*EXERCISE PROMPT*. Output the data as it stands. Each line must match exactly.

*RECORDS FOR THE TASK*.
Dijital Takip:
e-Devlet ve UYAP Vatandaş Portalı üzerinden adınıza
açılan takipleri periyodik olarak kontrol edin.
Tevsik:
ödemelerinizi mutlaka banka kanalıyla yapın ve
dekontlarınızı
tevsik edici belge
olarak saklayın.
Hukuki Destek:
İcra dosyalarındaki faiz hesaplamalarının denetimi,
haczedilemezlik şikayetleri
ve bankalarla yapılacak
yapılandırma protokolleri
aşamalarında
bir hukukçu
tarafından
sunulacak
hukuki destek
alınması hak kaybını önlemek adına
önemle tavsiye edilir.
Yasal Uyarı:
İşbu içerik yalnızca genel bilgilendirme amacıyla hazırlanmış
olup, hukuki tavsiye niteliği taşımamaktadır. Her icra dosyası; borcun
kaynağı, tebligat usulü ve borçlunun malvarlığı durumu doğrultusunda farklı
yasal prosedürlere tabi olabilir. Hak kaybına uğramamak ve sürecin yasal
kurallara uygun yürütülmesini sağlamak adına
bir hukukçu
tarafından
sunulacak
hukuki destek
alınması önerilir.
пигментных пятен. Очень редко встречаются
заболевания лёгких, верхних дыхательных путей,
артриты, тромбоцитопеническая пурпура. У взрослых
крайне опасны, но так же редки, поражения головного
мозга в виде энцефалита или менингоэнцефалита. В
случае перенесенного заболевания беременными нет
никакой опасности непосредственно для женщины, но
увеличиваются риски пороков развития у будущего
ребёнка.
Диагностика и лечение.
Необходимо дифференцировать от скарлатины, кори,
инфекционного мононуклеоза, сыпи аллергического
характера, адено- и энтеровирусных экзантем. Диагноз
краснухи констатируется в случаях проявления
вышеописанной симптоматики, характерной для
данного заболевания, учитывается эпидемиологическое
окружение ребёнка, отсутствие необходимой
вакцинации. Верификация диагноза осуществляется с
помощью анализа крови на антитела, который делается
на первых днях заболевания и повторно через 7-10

*ANSWER SPACE*.
Dijital Takip:
e-Devlet ve UYAP Vatandaş Portalı üzerinden adınıza
açılan takipleri periyodik olarak kontrol edin.
Tevsik:
ödemelerinizi mutlaka banka kanalıyla yapın ve
dekontlarınızı
tevsik edici belge
olarak saklayın.
Hukuki Destek:
İcra dosyalarındaki faiz hesaplamalarının denetimi,
haczedilemezlik şikayetleri
ve bankalarla yapılacak
yapılandırma protokolleri
aşamalarında
bir hukukçu
tarafından
sunulacak
hukuki destek
alınması hak kaybını önlemek adına
önemle tavsiye edilir.
Yasal Uyarı:
İşbu içerik yalnızca genel bilgilendirme amacıyla hazırlanmış
olup, hukuki tavsiye niteliği taşımamaktadır. Her icra dosyası; borcun
kaynağı, tebligat usulü ve borçlunun malvarlığı durumu doğrultusunda farklı
yasal prosedürlere tabi olabilir. Hak kaybına uğramamak ve sürecin yasal
kurallara uygun yürütülmesini sağlamak adına
bir hukukçu
tarafından
sunulacak
hukuki destek
alınması önerilir.
пигментных пятен. Очень редко встречаются
заболевания лёгких, верхних дыхательных путей,
артриты, тромбоцитопеническая пурпура. У взрослых
крайне опасны, но так же редки, поражения головного
мозга в виде энцефалита или менингоэнцефалита. В
случае перенесенного заболевания беременными нет
никакой опасности непосредственно для женщины, но
увеличиваются риски пороков развития у будущего
ребёнка.
Диагностика и лечение.
Необходимо дифференцировать от скарлатины, кори,
инфекционного мононуклеоза, сыпи аллергического
характера, адено- и энтеровирусных экзантем. Диагноз
краснухи констатируется в случаях проявления
вышеописанной симптоматики, характерной для
данного заболевания, учитывается эпидемиологическое
окружение ребёнка, отсутствие необходимой
вакцинации. Верификация диагноза осуществляется с
помощью анализа крови на антитела, который делается
на первых днях заболевания и повторно через 7-10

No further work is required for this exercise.